SOURCE DATA START
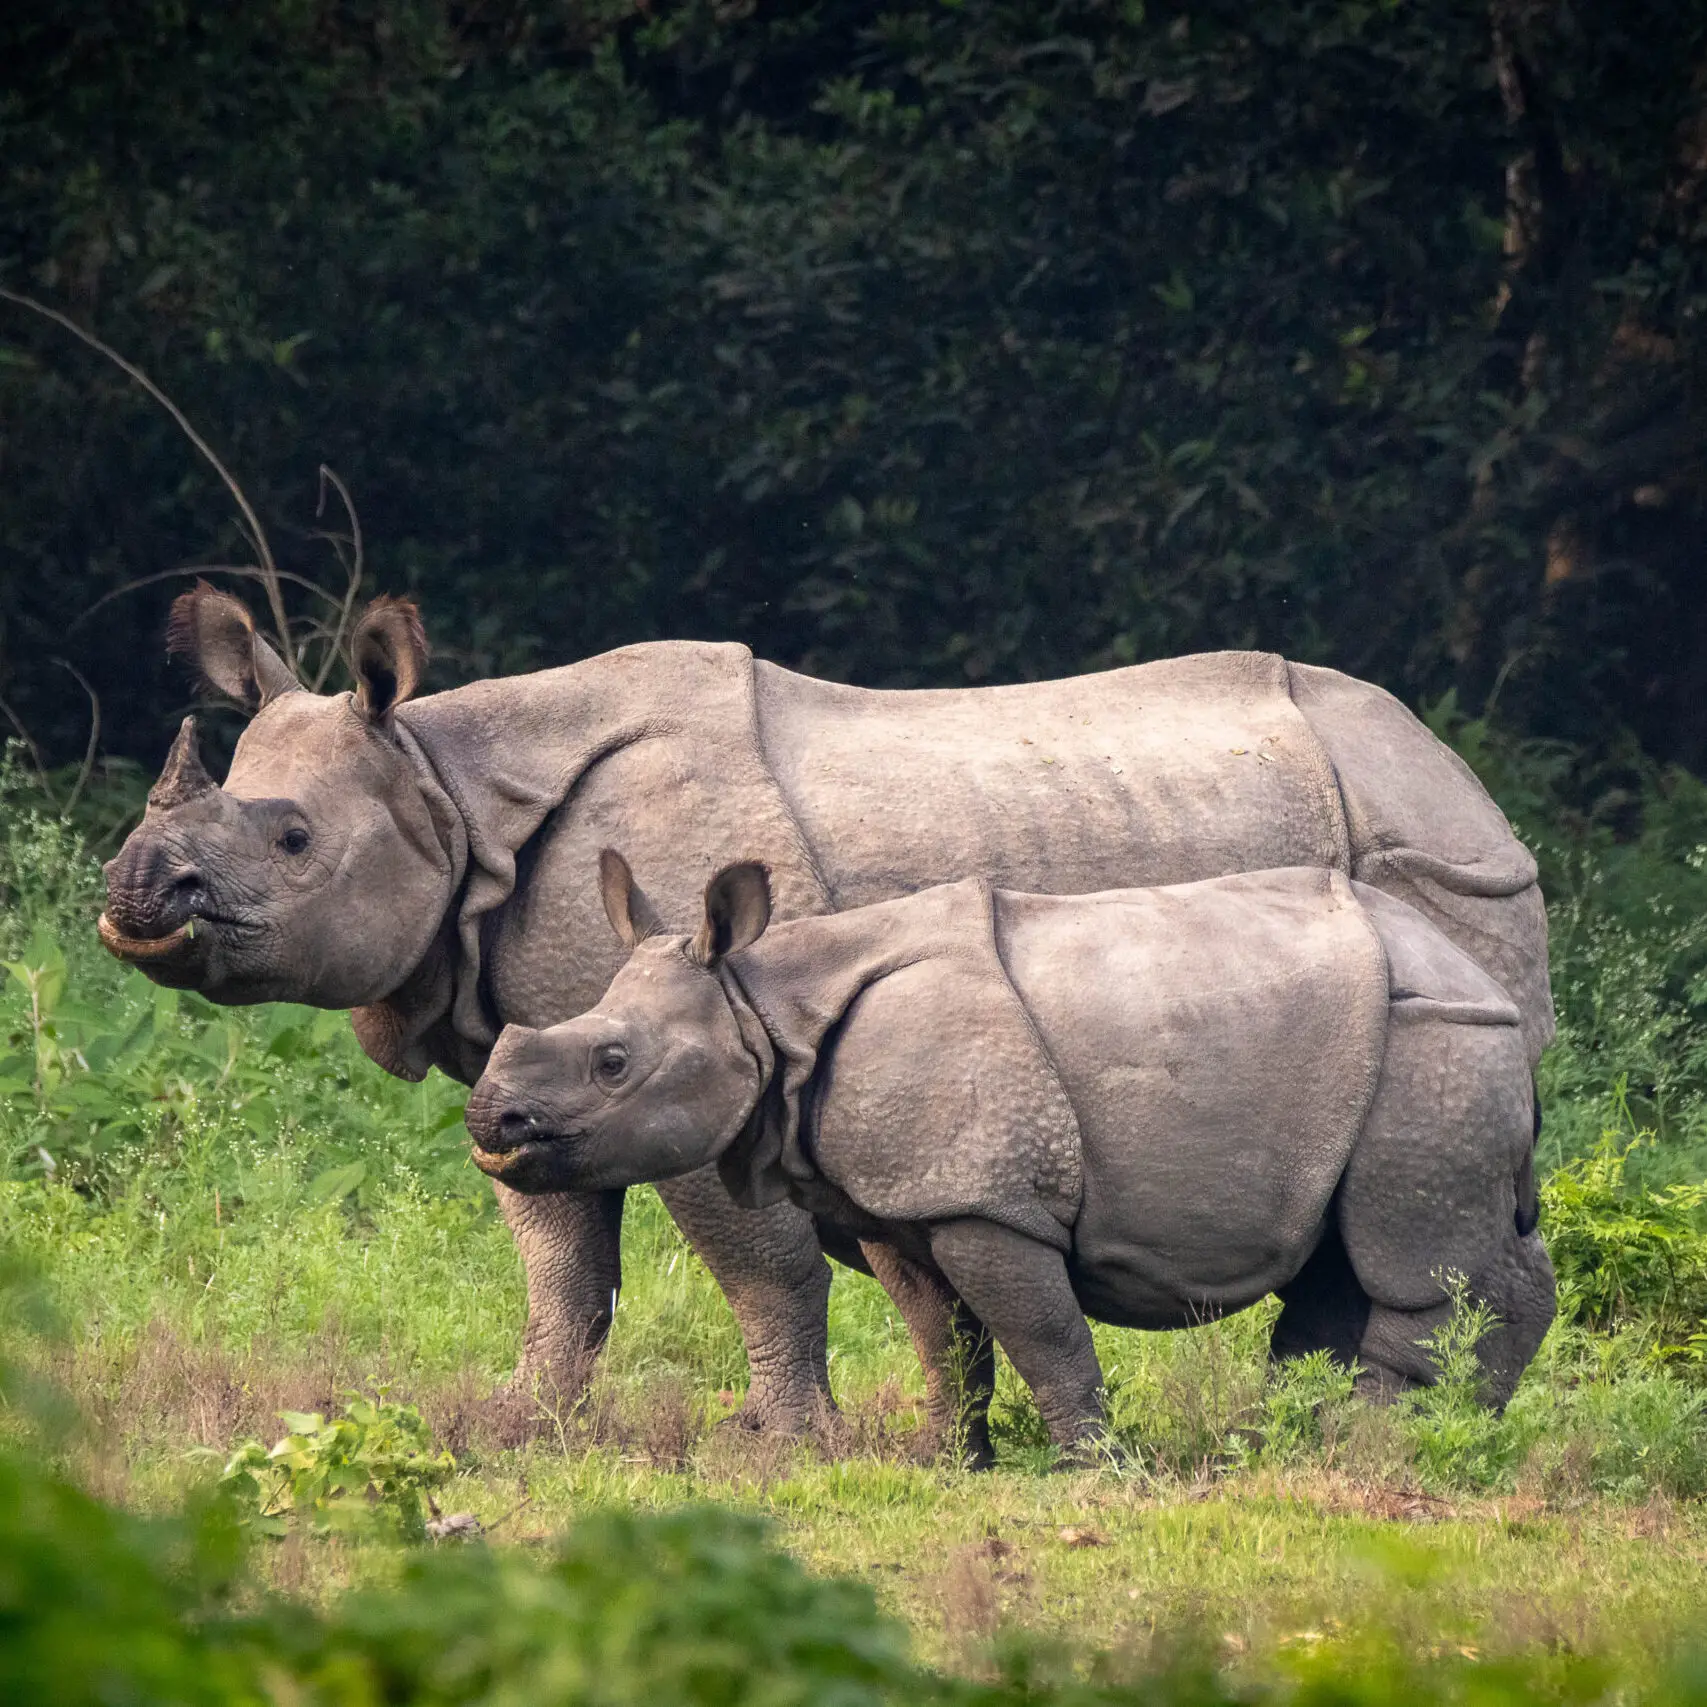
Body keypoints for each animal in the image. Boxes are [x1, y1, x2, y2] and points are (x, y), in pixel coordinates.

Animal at [463, 855, 1557, 1449]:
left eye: (612, 1062)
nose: (489, 1122)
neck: (766, 1007)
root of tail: (1479, 975)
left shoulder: (985, 1196)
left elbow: (1041, 1330)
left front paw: (1090, 1464)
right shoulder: (906, 1198)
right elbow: (943, 1335)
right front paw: (944, 1458)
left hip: (1432, 1041)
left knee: (1417, 1262)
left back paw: (1381, 1443)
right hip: (1398, 1047)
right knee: (1347, 1257)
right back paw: (1325, 1436)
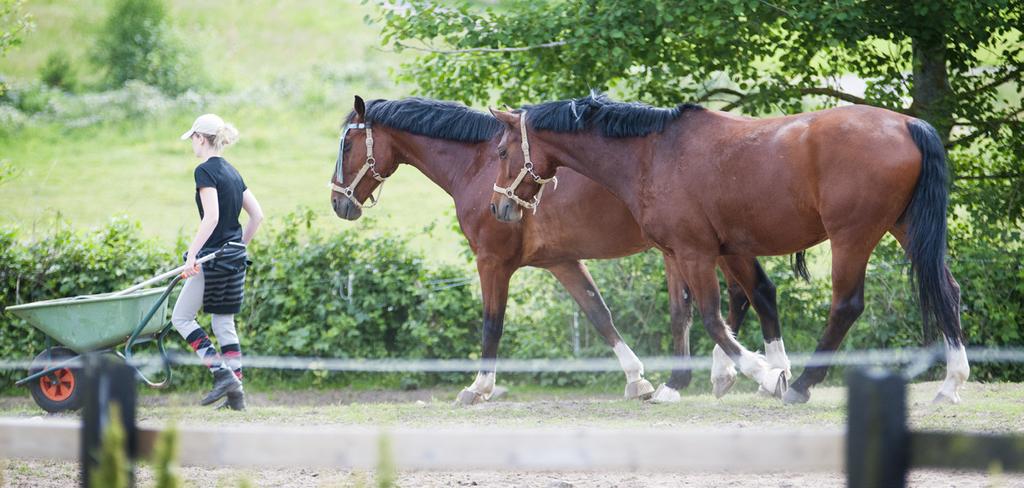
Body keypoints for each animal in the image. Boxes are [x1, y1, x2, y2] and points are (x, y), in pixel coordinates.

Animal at [327, 95, 790, 403]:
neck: (480, 166)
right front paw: (636, 379)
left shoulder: (492, 263)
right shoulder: (562, 262)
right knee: (740, 299)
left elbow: (492, 324)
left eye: (347, 146)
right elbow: (599, 314)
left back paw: (763, 372)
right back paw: (738, 373)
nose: (337, 202)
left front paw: (478, 387)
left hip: (719, 249)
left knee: (755, 294)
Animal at [491, 94, 970, 403]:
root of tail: (908, 124)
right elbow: (684, 316)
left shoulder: (696, 253)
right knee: (947, 291)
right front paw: (675, 384)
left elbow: (713, 318)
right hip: (906, 230)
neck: (653, 154)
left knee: (846, 305)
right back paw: (951, 382)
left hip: (852, 238)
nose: (499, 207)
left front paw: (768, 374)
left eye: (501, 151)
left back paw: (801, 386)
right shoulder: (677, 253)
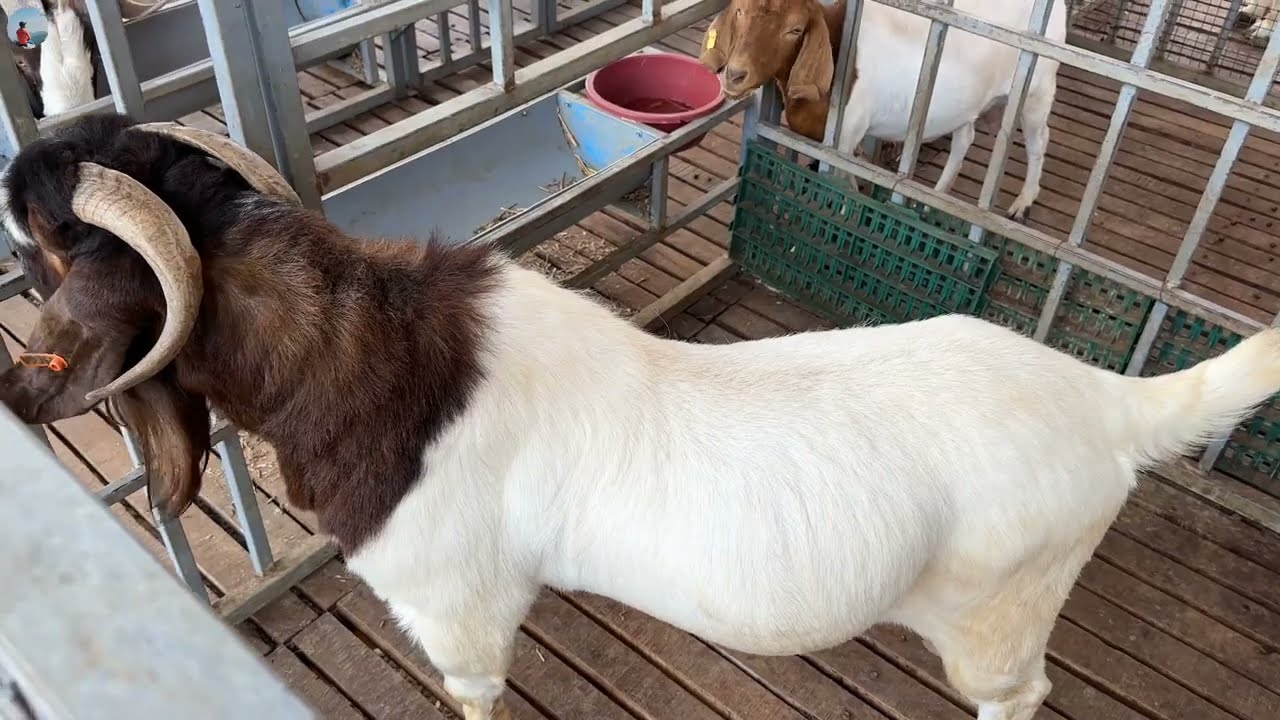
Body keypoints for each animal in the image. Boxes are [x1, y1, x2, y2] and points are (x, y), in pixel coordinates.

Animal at [5, 114, 1280, 720]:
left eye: (58, 244)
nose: (24, 392)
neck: (377, 365)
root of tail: (1108, 403)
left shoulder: (455, 611)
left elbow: (470, 690)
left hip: (999, 617)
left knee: (1018, 696)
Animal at [700, 0, 1067, 221]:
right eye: (739, 11)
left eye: (795, 29)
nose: (735, 74)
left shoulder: (846, 135)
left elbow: (844, 179)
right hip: (968, 104)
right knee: (966, 137)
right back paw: (936, 195)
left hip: (1038, 88)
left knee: (1039, 139)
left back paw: (1022, 203)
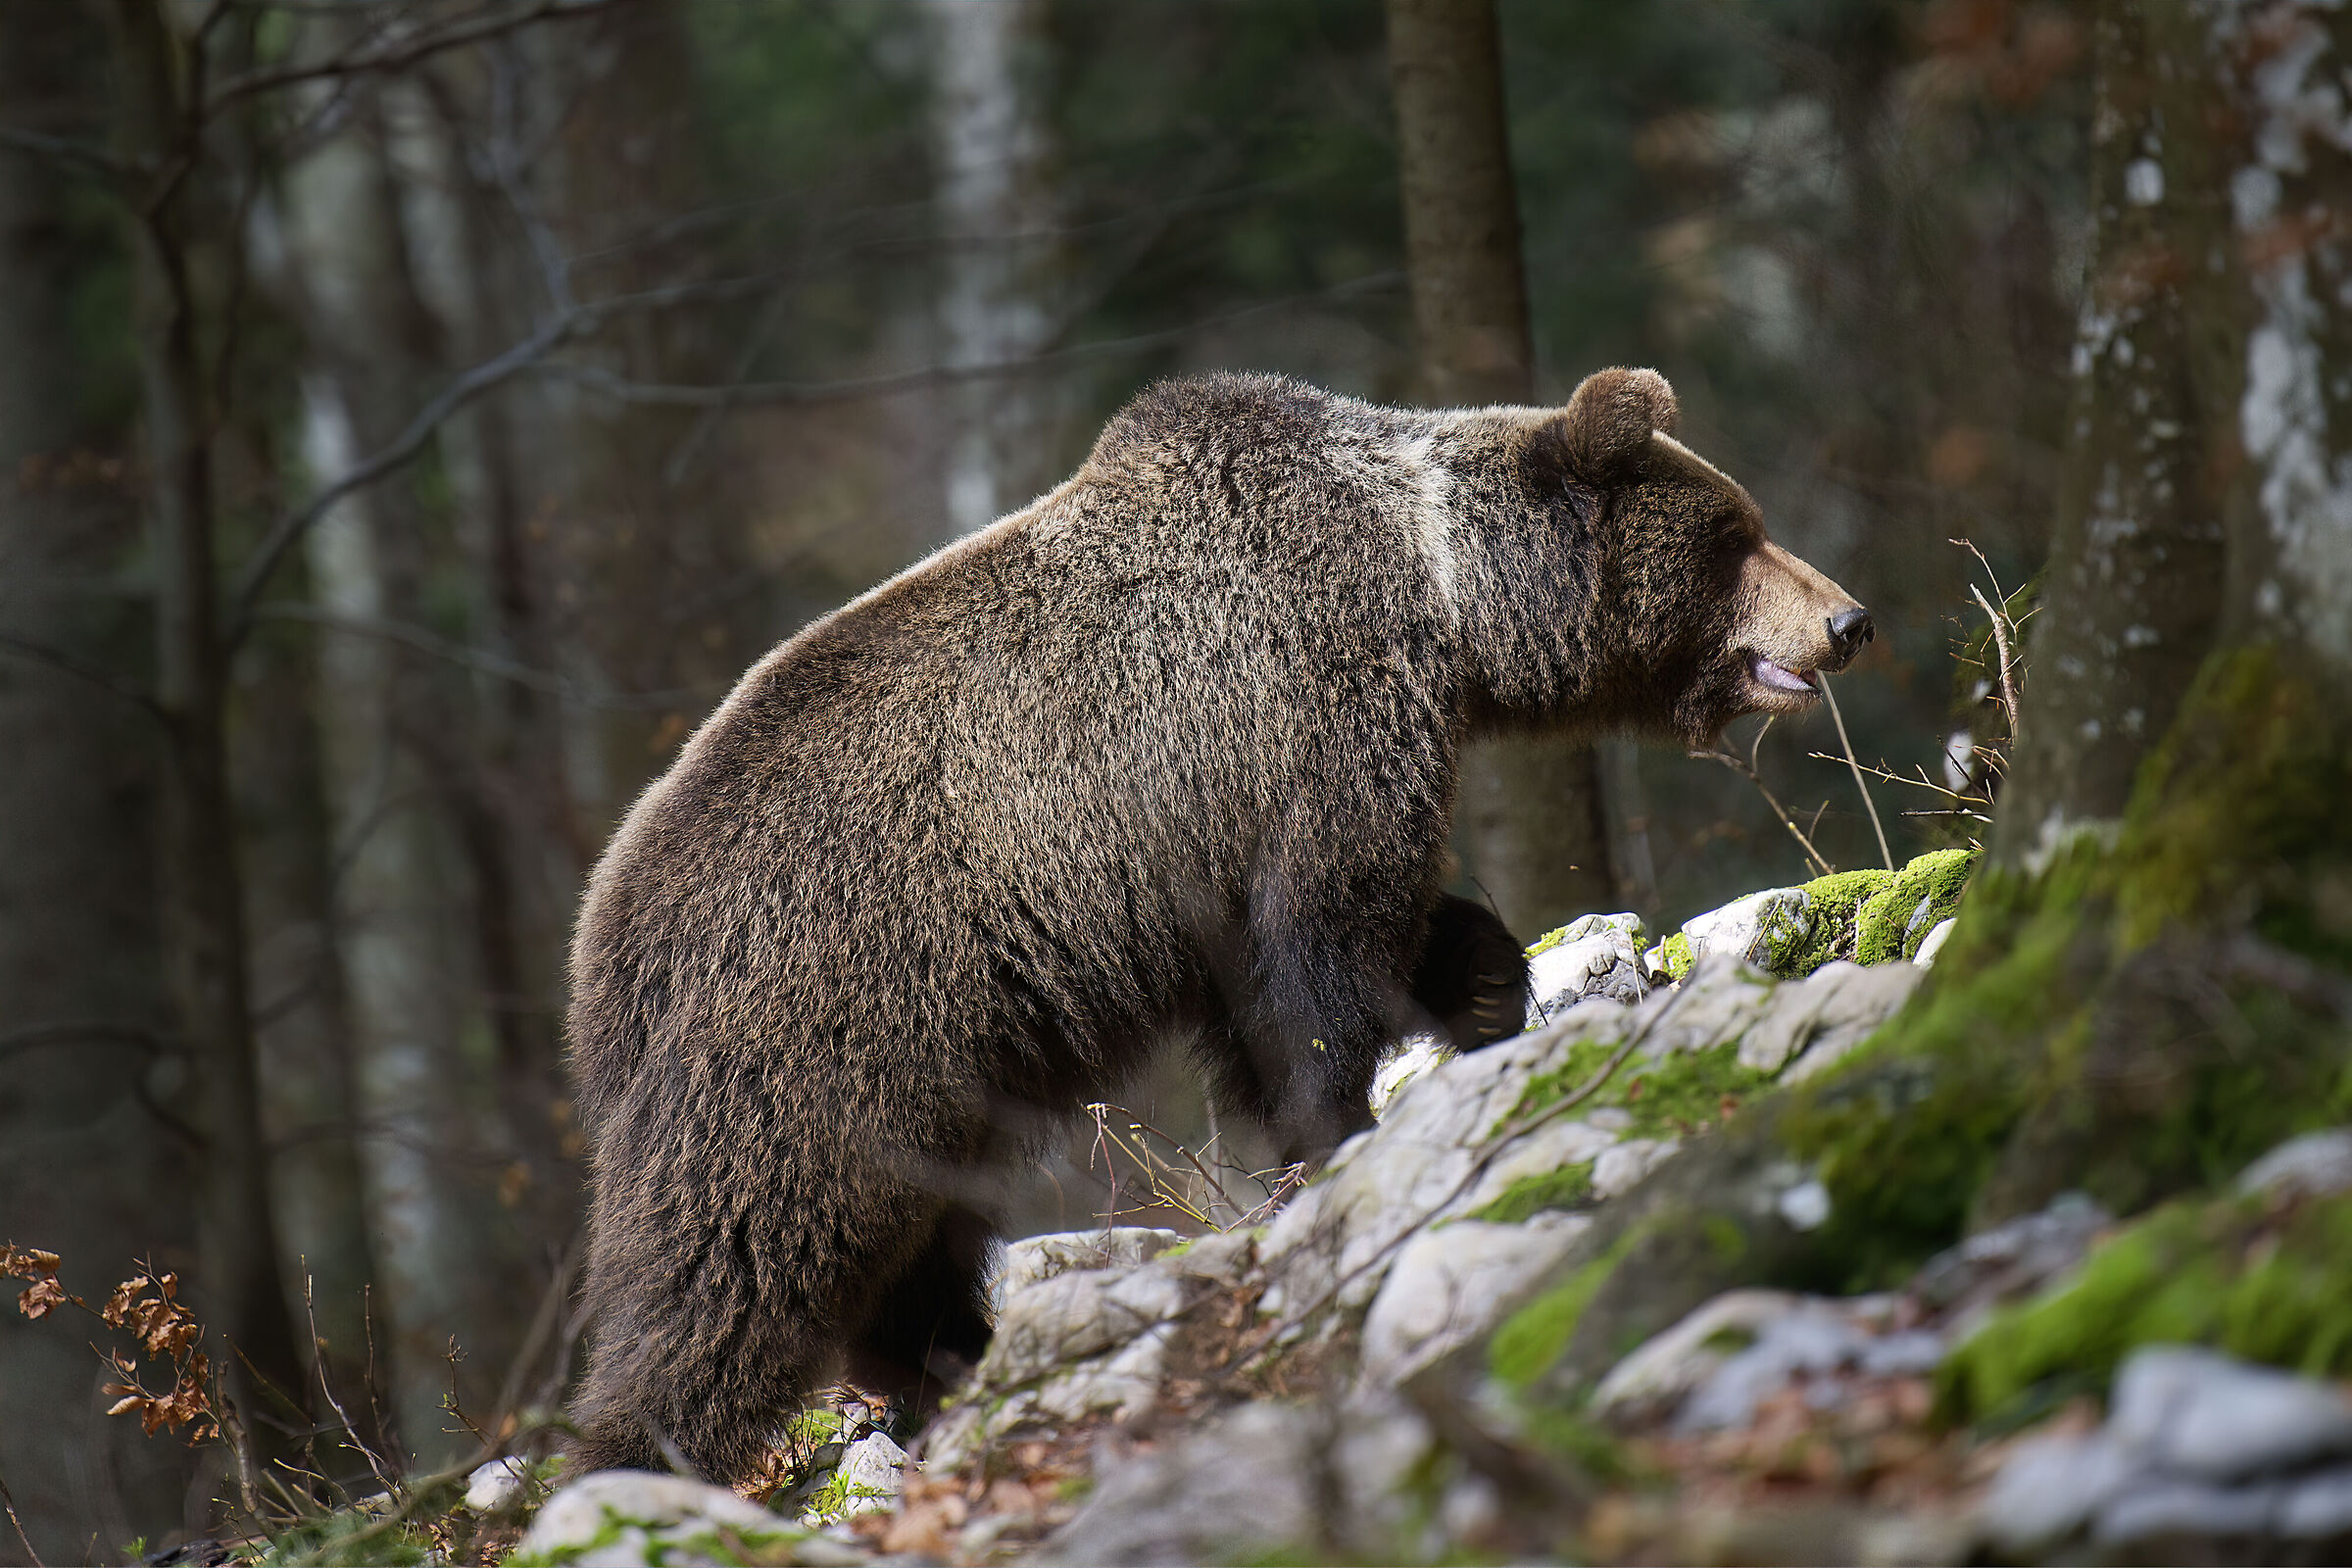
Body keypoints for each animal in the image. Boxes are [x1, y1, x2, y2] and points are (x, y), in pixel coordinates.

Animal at [565, 367, 1869, 1480]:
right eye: (1734, 536)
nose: (1849, 617)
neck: (1442, 598)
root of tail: (604, 939)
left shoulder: (1220, 850)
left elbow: (1306, 955)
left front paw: (1488, 977)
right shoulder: (1314, 715)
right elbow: (1324, 951)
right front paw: (1340, 1129)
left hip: (922, 1061)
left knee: (914, 1233)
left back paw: (952, 1357)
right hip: (823, 1015)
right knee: (740, 1257)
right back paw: (645, 1451)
SOURCE DATA END
> _EXERCISE PROMPT_
Within the material above, find the lines that contain the word "back"; copy them.

> _EXERCISE SOLUTION_
left back paw: (1381, 1443)
right back paw: (1325, 1436)
left back paw: (763, 372)
right back paw: (738, 373)
right back paw: (951, 382)
left back paw: (801, 386)
right back paw: (936, 195)
left back paw: (1022, 203)
left back paw: (952, 1357)
right back paw: (645, 1451)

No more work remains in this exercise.